Kayleigh McEnany’s statement that she did not lie during her tenure as press secretary under Donald Trump’s administration has sparked fierce backlash.
Ms. McEnany, who served as the White House spokeswoman from April 2020 to January 2021, said Sunday that she was a “woman of faith” and a mother who prevented her from lying.
“As a devout woman, as the mother of Baby Blake, as a person who meticulously prepared in some of the toughest institutions in the world, I never lied,” she told an audience at the Young Women’s Leadership Summit at Turning Point USA.
“I got my information. But that will never stop the press from calling you a liar, ”she said when slamming the media for the label.
“Our motto was, ‘Only insult,'” she told the crowd. “Because I knew what we were up against. Republicans always get the bad headlines, always the wrong stories, always the lies – if I may use that word – that are told by the press. There is one standard for Democrats and another for Republicans. And we have to be on the offensive. ”
Political commentators and critics were quick to respond to Ms. McEnany’s claim never to lie to the press. “You even lie about God now,” wrote author Don Winslow.
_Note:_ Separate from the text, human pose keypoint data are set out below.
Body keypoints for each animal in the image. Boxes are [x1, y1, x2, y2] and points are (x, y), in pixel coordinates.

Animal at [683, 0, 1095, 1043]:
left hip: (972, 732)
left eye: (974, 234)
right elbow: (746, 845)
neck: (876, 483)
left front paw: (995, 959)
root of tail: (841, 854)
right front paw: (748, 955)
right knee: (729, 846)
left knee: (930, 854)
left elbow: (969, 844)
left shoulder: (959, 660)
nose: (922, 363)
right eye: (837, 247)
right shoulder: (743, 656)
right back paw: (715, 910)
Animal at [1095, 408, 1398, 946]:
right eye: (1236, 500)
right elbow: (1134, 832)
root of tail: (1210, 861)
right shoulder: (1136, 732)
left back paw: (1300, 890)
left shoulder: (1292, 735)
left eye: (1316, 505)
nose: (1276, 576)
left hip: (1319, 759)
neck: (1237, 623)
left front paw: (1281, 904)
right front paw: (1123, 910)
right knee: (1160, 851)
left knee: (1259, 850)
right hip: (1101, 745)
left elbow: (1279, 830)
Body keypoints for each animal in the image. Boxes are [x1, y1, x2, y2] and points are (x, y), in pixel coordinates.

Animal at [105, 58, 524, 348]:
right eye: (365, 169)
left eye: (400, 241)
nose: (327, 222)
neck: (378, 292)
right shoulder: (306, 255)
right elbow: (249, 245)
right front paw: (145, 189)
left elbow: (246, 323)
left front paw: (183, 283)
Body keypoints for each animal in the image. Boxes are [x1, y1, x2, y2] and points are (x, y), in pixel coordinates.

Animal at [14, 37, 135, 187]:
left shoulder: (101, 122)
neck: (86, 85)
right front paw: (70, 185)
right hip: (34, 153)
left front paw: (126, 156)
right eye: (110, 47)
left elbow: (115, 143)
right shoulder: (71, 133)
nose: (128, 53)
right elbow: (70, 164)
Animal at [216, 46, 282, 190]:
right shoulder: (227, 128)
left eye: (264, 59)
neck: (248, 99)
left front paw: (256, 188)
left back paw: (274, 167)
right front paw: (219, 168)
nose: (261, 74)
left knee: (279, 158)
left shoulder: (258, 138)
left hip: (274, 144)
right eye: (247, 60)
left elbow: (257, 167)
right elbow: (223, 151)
“Lying about lies is one thing, but putting that on your baby is a whole new level of fucking. Apparently she thinks lies are an opinion. (sic) ”wrote one user.
“It has no relation to the truth,” wrote another user.
However, this is not the first time Ms. McEnany has made such a claim. At her first briefing in May 2020, she made the same promise to a group of journalists. “I will never lie to you, you have my word on that.”
However, with multiple fact checks, her vow to the press was tested several times during her nine-month tenure.
According to PolitiFact, an American nonprofit fact-checking website, Ms. McEnany’s testimony was either “mostly false,” “false” and false, accompanied by a “ridiculous claim,” about 56 percent of the time.
She was “mostly” honest only 28 percent of the times the organization verified her claims. This means that, while their statements were correct, they needed “more clarification or additional information”.
However, the PolitiFact Scorecard found that there were no cases where it had verified the facts and found its statement to be entirely accurate without missing any material information.